By Tim Sandle     Apr 1, 2016 in Food
Wild strains of yeast are necessary for the natural fermentations required for chocolate and coffee production. New genetic data indicates that the yeasts associated with coffee and cacao beans have had a special history.
The yeasts used in the production of alcohol, like wine, are relatively stable in terms of their genetic history. In contrast, yeasts associated with the processing of coffee and cacao beans have shown far greater variation. Scientists think the variation leads to yeasts of slightly different varieties being found in different parts of the world and that these account for slightly different forms and flavors.
The findings also highlight the role of human activity in shaping food production and the selection of the appropriate types of yeast, and also with the transportation of yeasts around the world through the cultivation of plants.
With the latter issue, both coffee and cacao originated in Ethiopia and the Amazon rainforest. However, they are now grown in a range of countries.
Once picked, both cacao and coffee beans are fermented for a period of days. This is to process the surrounding pulp. This process, driven by the yeast, influences the character and flavor of the beans.
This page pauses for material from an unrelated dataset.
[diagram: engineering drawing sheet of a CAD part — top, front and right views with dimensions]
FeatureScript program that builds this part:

Yeasts are single-celled fungi. Several yeast species can convert carbohydrates to carbon dioxide and alcohols, forming the basis of the modern drinks and bread industries.
Research into the yeasts has found the fungi from coffee and cacao beans are far more diverse than the wine yeasts. Another finding of interest is that yeast strains varied according to the geographic origin of the beans. Many of these strains were hybrids, as a result of mixing of strains from different parts of the world.
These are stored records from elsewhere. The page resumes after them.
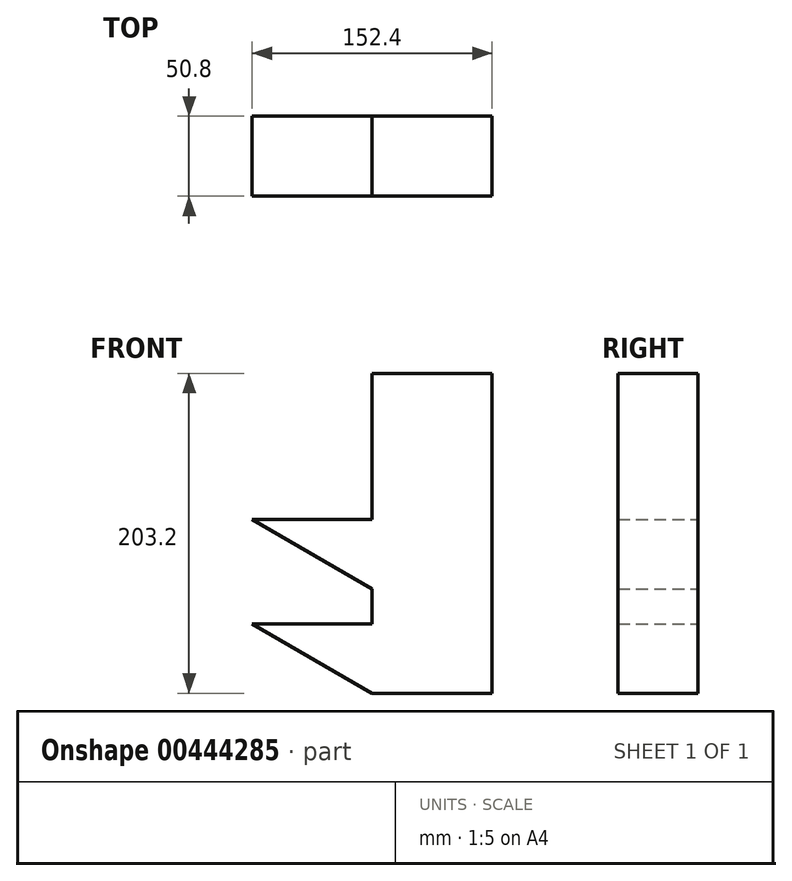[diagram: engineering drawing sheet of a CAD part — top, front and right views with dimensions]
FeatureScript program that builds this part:
annotation { "Feature Type Name" : "Feature", "Feature Type Description" : "" }
export const myFeature = defineFeature(function(context is Context, id is Id, definition is map)
    precondition{}
    {
        {
            var Q0;
            Q0=qCreatedBy(makeId("Front.planeOp"),FACE);
            var sketch = newSketch(context, id + "F0", { "sketchPlane" : qUnion([Q0])});
            skLineSegment(sketch, "E0.bottom", {"start": v(0, -101.6) * mm, "end": v(76.2, -101.6) * mm});
            skLineSegment(sketch, "E0.top", {"start": v(0, 101.6) * mm, "end": v(76.2, 101.6) * mm});
            skLineSegment(sketch, "E0.left", {"start": v(0, -101.6) * mm, "end": v(0, 101.6) * mm});
            skLineSegment(sketch, "E0.right", {"start": v(76.2, -101.6) * mm, "end": v(76.2, 101.6) * mm});
            skPoint(sketch, "E0.middle", {"position": v(38.1, 0) * mm});
            skLineSegment(sketch, "E1", {"start": v(0, -101.6) * mm, "end": v(-76.2, -57.6) * mm});
            skLineSegment(sketch, "E2", {"start": v(-76.2, -57.6) * mm, "end": v(0, -57.6) * mm});
            skLineSegment(sketch, "E3", {"start": v(0, -57.6) * mm, "end": v(76.2, -101.6) * mm});
            skLineSegment(sketch, "E4", {"start": v(-76.2, 8.69) * mm, "end": v(0, -35.3) * mm});
            skLineSegment(sketch, "E5", {"start": v(-76.2, 8.69) * mm, "end": v(0, 8.69) * mm});
            skLineSegment(sketch, "E6", {"start": v(0, 8.69) * mm, "end": v(0, -35.3) * mm});
            skSolve(sketch);
        }
        {
            var Q0;
            {var subQ1=sQuery(id+"F0.wireOp",EDGE,"E0.top");Q0=makeQuery(id+"F0.imprint","IMPRINT",FACE,{"disambiguationData":[TD([[makeQuery(id+"F0.imprint","IMPRINT",EDGE,{"derivedFrom":subQ1}),-1.0]])]});}
            var Q1;
            {var subQ0=sQuery(id+"F0.wireOp",EDGE,"E0.bottom");Q1=makeQuery(id+"F0.imprint","IMPRINT",FACE,{"disambiguationData":[TD([[makeQuery(id+"F0.imprint","IMPRINT",EDGE,{"derivedFrom":subQ0}),1.0]])]});}
            var Q2;
            {var subQ0=sQuery(id+"F0.wireOp",EDGE,"E1");Q2=makeQuery(id+"F0.imprint","IMPRINT",FACE,{"disambiguationData":[TD([[makeQuery(id+"F0.imprint","IMPRINT",EDGE,{"derivedFrom":subQ0}),-1.0]])]});}
            var Q3;
            Q3=makeQuery(id+"F0.imprint","IMPRINT",FACE,{"disambiguationData":[TD([[makeQuery(id+"F0.imprint","IMPRINT",EDGE,{"derivedFrom":sQuery(id+"F0.wireOp",EDGE,"E4")}),1.0]])]});
            extrude(context, id + "F1", {"entities" : qUnion([Q0, Q1, Q2, Q3]), "depth" : 25.4 * mm, "hasSecondDirection" : true, "secondDirectionOppositeDirection" : true, "secondDirectionDepth" : 25.4 * mm});
        }
    });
Explaining this further to The Smithsonian, lead researcher Aimée Dudley, a geneticist at the Pacific Northwest Diabetes Research Institute, said: “The first really interesting thing we noticed was that they were all very different from each other. So a coffee strain from Colombian coffee was very similar to other Colombian strains, but it was really different from Yemeni coffee.”
This process is likely to continue through the expansion of global traffic. The net effect should be a further diversification of yeast and further regionalization of flavors. This is something that could benefit consumers.
The research findings have been published in the journal Current Biology. The research is headed “Independent Origins of Yeast Associated with Coffee and Cacao Fermentation.”